Many organisations collect large amounts of data, and often have an aspiration to be data-driven. But, what does that mean in practice?

Firstly, it means that data is used to inform business decisions, and that company goals are tied to outcomes that can be measured by data. Second, data-driven is a philosophy that pervades the entire business and all business functions, not just handed off to a data team to manage.

There are some prerequisites then that need to be in place, for an organisation to have a chance of being successful at data-driven decision making.

  1. High level of data literacy throughout the organisation — ongoing education and advocacy to raise and keep high levels of awareness amongst employees.
  2. A high level of data quality in the data that the organisation collects.
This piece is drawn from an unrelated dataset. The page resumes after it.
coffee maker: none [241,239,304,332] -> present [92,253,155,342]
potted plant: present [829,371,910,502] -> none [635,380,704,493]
Teams assume others will use their data, and ensure reliability for downstream users as a part of their scope.
  3. A culture of data use across departments, including reporting, measurement, analysis and storytelling. There’s a culture of “asking questions of the data”.
  4. Data is used during design to craft outcome-oriented business objectives, and also to retrospectively evaluate the impact of product releases.
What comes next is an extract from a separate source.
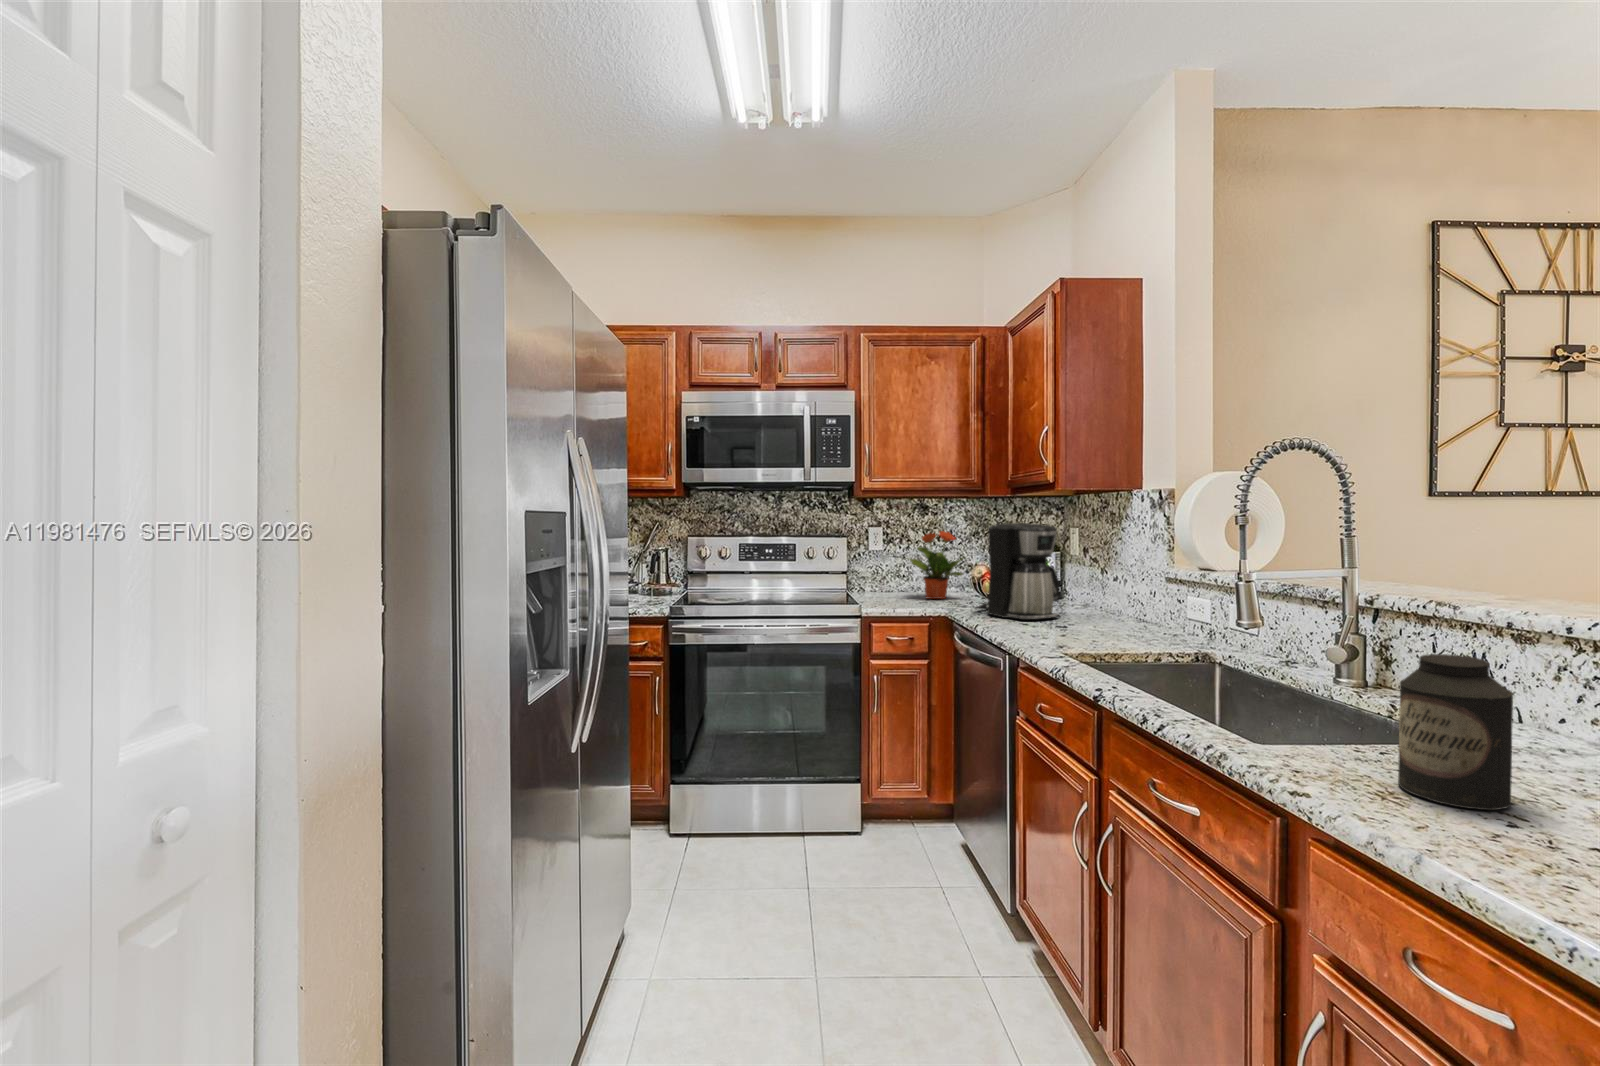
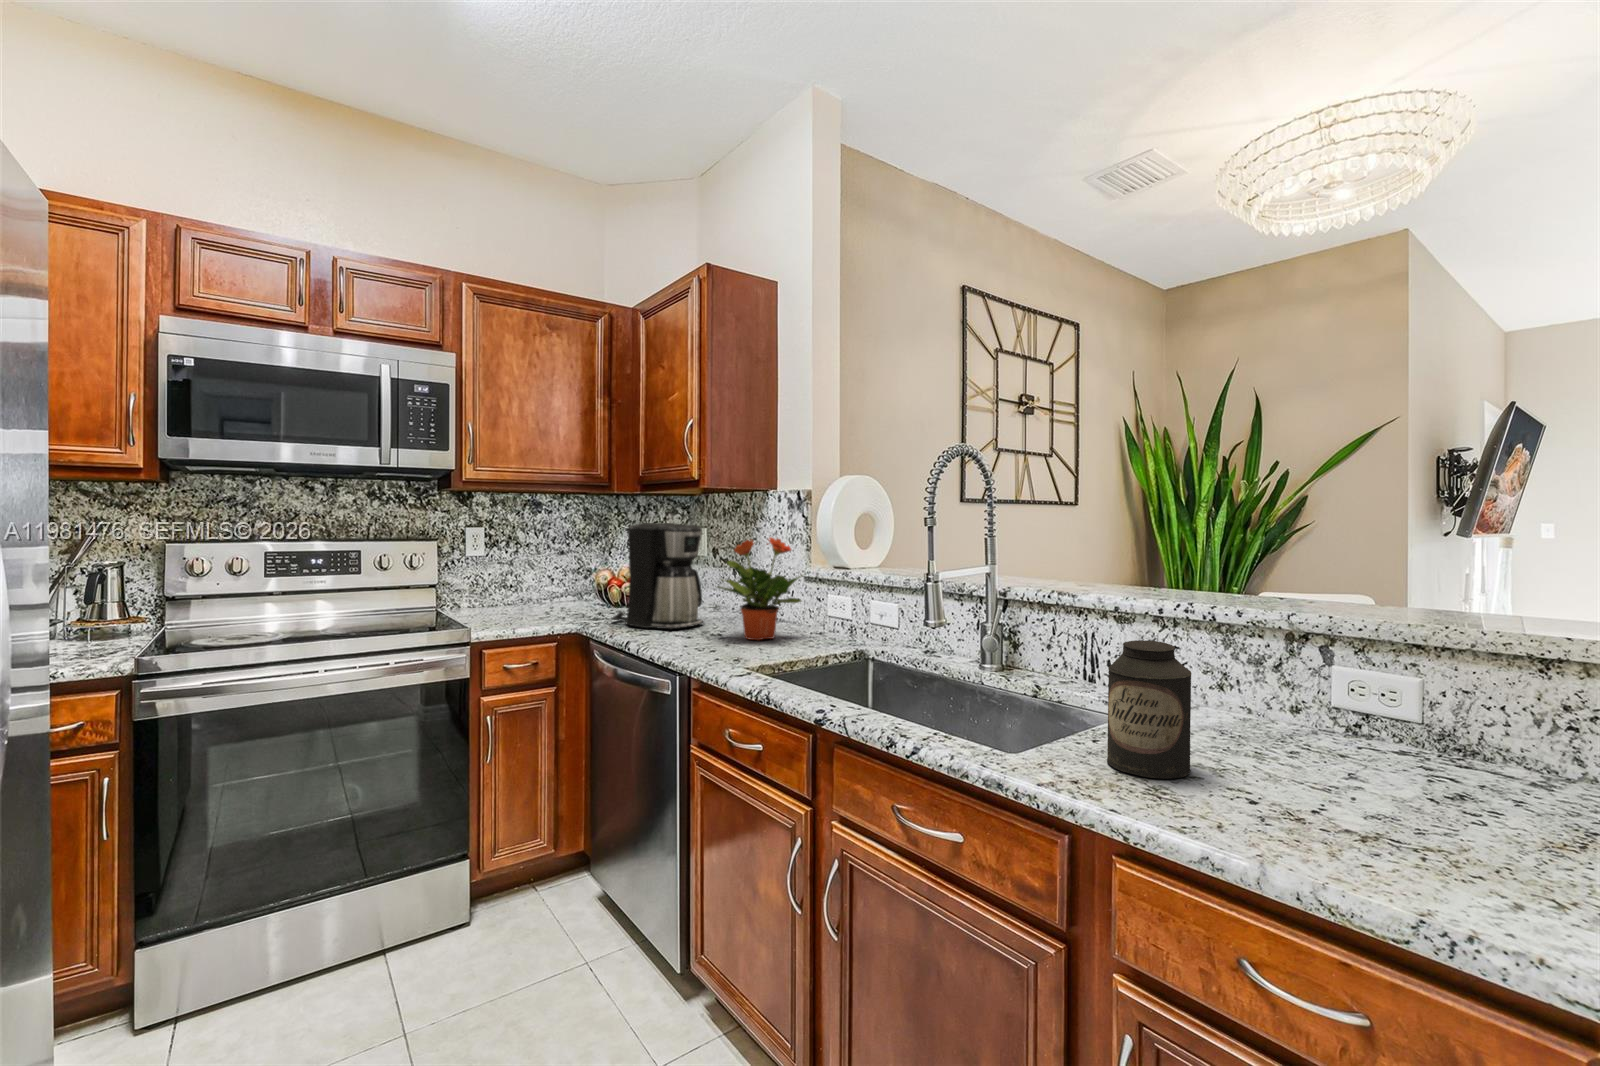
potted plant: present [908,531,964,599] -> present [718,537,801,640]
  5. Building and embedding data use into processes from the earliest stages, rather than retrofit data later.
  6. Individuals have access to the data they need. Organisation-wide policies about data access and governance exist, are understood and implemented throughout the company.
  7. Company-wide agreement on data best practices, and how to share knowledge, rather than each team implementing their own interpretation.
  8. One or more forums to bring cross-functional teams together and discuss the decisions that are being made with data, including at the highest levels of the organisation.
  9. Data analytics and insight are designed in a self-serve fashion, rather than being handed to a single data team to design and deliver individual analyses.
  10. Experimentation is encouraged.